_GIVEN PASSAGE:_
== == ==

(Original post by MediterraneanX)
because its probably not genetic? Nature v nurture my friend, and it would appear nurture plays a stronger role.
Except that there's no evidence for this. Not a single study has shown irrefutable evidence that the sexuality of the parents, the sexes of the parents, the attitudes toward homosexuality of the child's environment, sending the child to a single-sex school, the child's first sexual experiences have any influence at all on the sexuality of the child. The proportions of homosexuals to heterosexuals is essentially the same across the board in these situations compared to the broader population.
(Original post by Retrodiction)
We don't. Pre-pubescent children largely don't know what their sexuality is, their parents don't really have any way of knowing, so we can hardly label them, can we? And irrespective of whether or not we label them, the determinants of sexuality are still going to be the same.

== == ==

Stored dataset items:
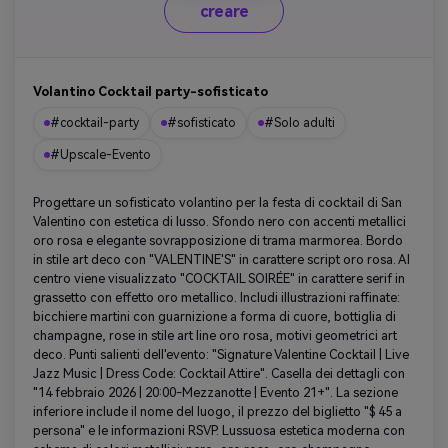
creare
Volantino Cocktail party-sofisticato
#cocktail-party
#sofisticato
#Solo adulti
#Upscale-Evento
Progettare un sofisticato volantino per la festa di cocktail di San
Valentino con estetica di lusso. Sfondo nero con accenti metallici
oro rosa e elegante sovrapposizione di trama marmorea. Bordo
in stile art deco con "VALENTINE'S" in carattere script oro rosa. Al
centro viene visualizzato "COCKTAIL SOIRÉE" in carattere serif in
grassetto con effetto oro metallico. Includi illustrazioni raffinate:
bicchiere martini con guarnizione a forma di cuore, bottiglia di
champagne, rose in stile art line oro rosa, motivi geometrici art
deco. Punti salienti dell'evento: "Signature Valentine Cocktail | Live
Jazz Music | Dress Code: Cocktail Attire". Casella dei dettagli con
"14 febbraio 2026 | 20:00-Mezzanotte | Evento 21+". La sezione
inferiore include il nome del luogo, il prezzo del biglietto "$ 45 a
persona" e le informazioni RSVP. Lussuosa estetica moderna con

== == ==

_HOW TO COMPLETE THIS TASK:_ Quote the forum discussion on sexuality word for word, starting with "(Original post by MediterraneanX)" and going on through "post by Retrodiction)". The items have no connection to the forum discussion.

_ANSWER TO THIS PROBLEM:_
(Original post by MediterraneanX)
because its probably not genetic? Nature v nurture my friend, and it would appear nurture plays a stronger role.
Except that there's no evidence for this. Not a single study has shown irrefutable evidence that the sexuality of the parents, the sexes of the parents, the attitudes toward homosexuality of the child's environment, sending the child to a single-sex school, the child's first sexual experiences have any influence at all on the sexuality of the child. The proportions of homosexuals to heterosexuals is essentially the same across the board in these situations compared to the broader population.
(Original post by Retrodiction)